At the same time, some of the early narratives have gotten a bit ahead of the facts. These reforms don’t rewrite every part of the model overnight, and the details matter. Manufacturers will need to look closely at the practical implications—how contracts need to change, how pricing and GTN models should adapt, and where risk may surface—rather than relying on broad assumptions.

It’s equally important to recognize that payers won’t sit still while these rules roll out. Many have been evolving their revenue strategies for years, and this reform cycle may only speed that up. As pricing‑linked compensation tightens, large payer‑PBM organizations are likely to lean even harder into vertical integration—expanding into provider groups, specialty clinics, and even hospital systems to maintain control over cost and margin. So while PBM reform may ultimately reshape the landscape, payers’ own strategic moves will shape it just as much.

For manufacturers, success will come from balancing disciplined compliance with a clear view of where payer incentives and power dynamics are heading next.
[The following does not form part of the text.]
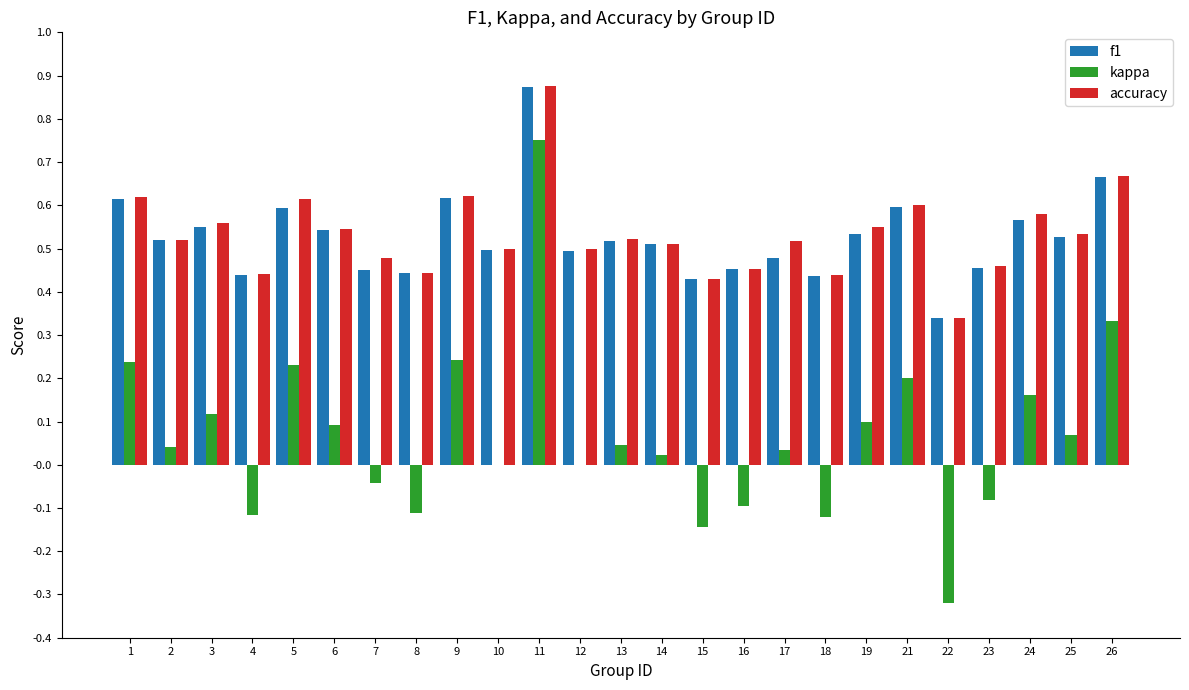

At which category does the chart reach its peak across all series?

11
What Manufacturers Should Do Now and How IntegriChain Can Help

  • Develop an operational roadmap anchored to key FTC and CAA timelines: align compliance tasks, operational changes, strategic decisions, and financial planning.
  • Validate government pricing treatment across all PBM / GPO agreements: confirm alignment with BFSF standards and assess implications for Average Manufacturer Price (“AMP”), Average Sales Price (“ASP”), Best Price, Medicaid rebates, and 340B.
  • Stand up a rapid‑response process for evaluating new PBM contract structures: assess BFSF compliance, prepare fair market value documentation, and streamline legal/pricing/compliance review paths.
  • Evaluate likely payer strategy shifts: model scenarios for reduced rebate influence, alternative fee structures, and potential coverage or formulary access changes.
  • Prepare to review and redline overhauled payer contract terms: PBMs/GPOs are currently proposing contract and fee-restructuring which will go into effect January 1, 2027. Manufacturers should continue to anticipate new fee schedules, service definitions, reporting expectations, and audit rights, and should establish deal‑desk guardrails.
    • Assess alternative fee structures and amounts and forecast changes against current fees.
    • Review contract language for optimized contract operations and to enable appropriate disputes.
    • Confirm that contract systems have capabilities and are set up appropriately to align with alternative contract structures.
    • Ensure reporting systems and business analytics capabilities are updated to reflect alternative contract structures and information for decision support is captured.
  • Assess cross‑benefit implications for pharmacy and medical products: evaluate impacts on specialty management, carve‑outs, rebate structures, and medical‑pharmacy integration.
  • Update payer deal models to handle new contract structures: incorporate alternative service models, stress‑test utilization and access outcomes, and support real‑time negotiation scenarios.
  • Modernize GTN decision‑support tools: integrate new payer contracting archetypes and assess financial implications across Medicaid, Medicare, 340B, AMP, and Best Price.
  • Prepare for potential OPEX reclassification: determine how movement from percentage‑based fees to flat or activity-based fees affects accounting treatment and documentation requirements.

This advisory is for informational purposes only and does not constitute legal, accounting, or regulatory advice. Manufacturers should consult qualified counsel before implementing changes based on these developments.